A microwave radiometer (MWR) is a passive remote sensing instrument with multiple frequency channels. It obtains a vertical distribution of atmospheric temperature and relative humidity using the V (50–60 GHz) and K (20–30 GHz) bands from the surface to an altitude of 10 km. In recent years, MWRs have achieved excellent performance when measuring atmospheric parameters, especially temperature and precipitable water vapor [6,7,8].
The retrieval of the temperature and relative humidity profile is an ill-posed problem. Various retrieval methods have been proposed, including physical algorithms, linear regression retrieval methods, neural network (NN) methods and one-dimensional variational (1D-VAR) methods [9,10]. Currently, most MWR instruments use the back-propagation neural network (BPNN) algorithm to retrieve atmospheric temperature and water vapor profiles [11]. However, in some regions, there are not enough historical atmospheric datasets or the quality of the datasets does not satisfy the neural network training requirements. Expanding the sample set by adding data from other sensors is one approach to solve these issues [12]
The one-dimensional variational method is a optimal estimation method that combines a precise forward atmosphere transport model with a priori information.
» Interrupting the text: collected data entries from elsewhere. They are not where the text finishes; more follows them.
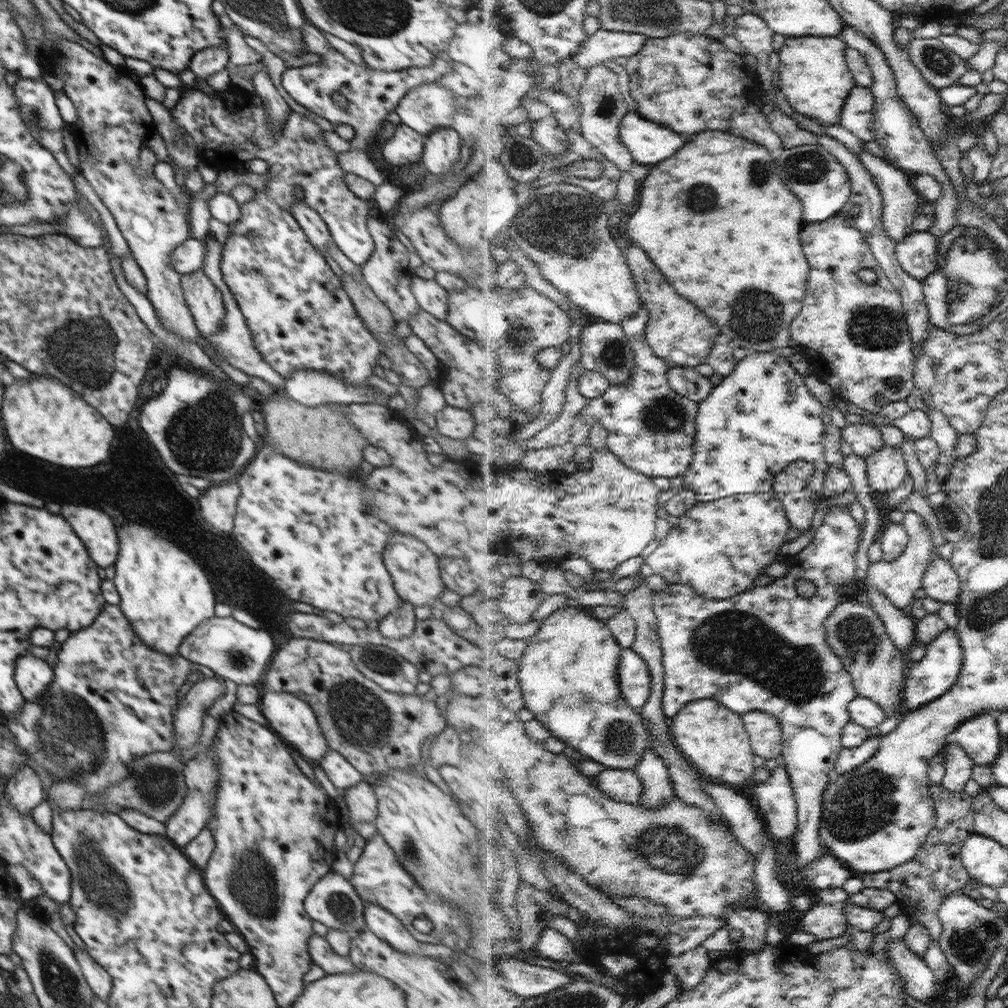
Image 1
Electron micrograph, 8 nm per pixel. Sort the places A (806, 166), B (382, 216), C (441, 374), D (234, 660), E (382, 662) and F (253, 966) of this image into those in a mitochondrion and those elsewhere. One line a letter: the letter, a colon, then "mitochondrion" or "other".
A: mitochondrion
B: other
C: other
D: mitochondrion
E: mitochondrion
F: other

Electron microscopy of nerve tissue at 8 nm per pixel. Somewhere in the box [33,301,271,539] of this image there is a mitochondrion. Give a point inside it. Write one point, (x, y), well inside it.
(202, 434)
Several studies have shown that 1D-VAR methods achieve good performance in the retrieval of atmospheric parameters [9,13,14,15,16]. Clive D. Rodgers introduced the basic principles of BPNN and 1D-VAR retrieval methods in detail and compared the two retrieval methods, elaborating on their advantages and limitations [17].
Recent research has investigated the integration of BPNN algorithms with MWR systems [18]. However, the efficacy of this approach continues to be bounded by constraints related to dataset dimensions and quality. In the absence of viable NN methods, an improved 1D-VAR method is introduced with an innovative iteration factor, which significantly improves the convergence efficiency of the algorithm. By incorporating this iteration factor, the method optimizes the iterative process, potentially leading to more accurate and computationally efficient retrievals of atmospheric temperature profiles from MWR observations. Cloud-induced scattering elevates retrieval errors under overcast conditions, with additional uncertainty arising from variations in cloud layer thickness. Therefore, our analysis focuses on clear-sky conditions [19].
This paper is organized as follows. The MWR and dataset used in this study are introduced in Section 2. the basic concept of the 1D-VAR retrieval method is presented in Section 3. Section 4 introduces the experimental setup. The results of the 1D-VAR retrieval method are described in Section 5. Section 6 provides a brief summary and conclusion.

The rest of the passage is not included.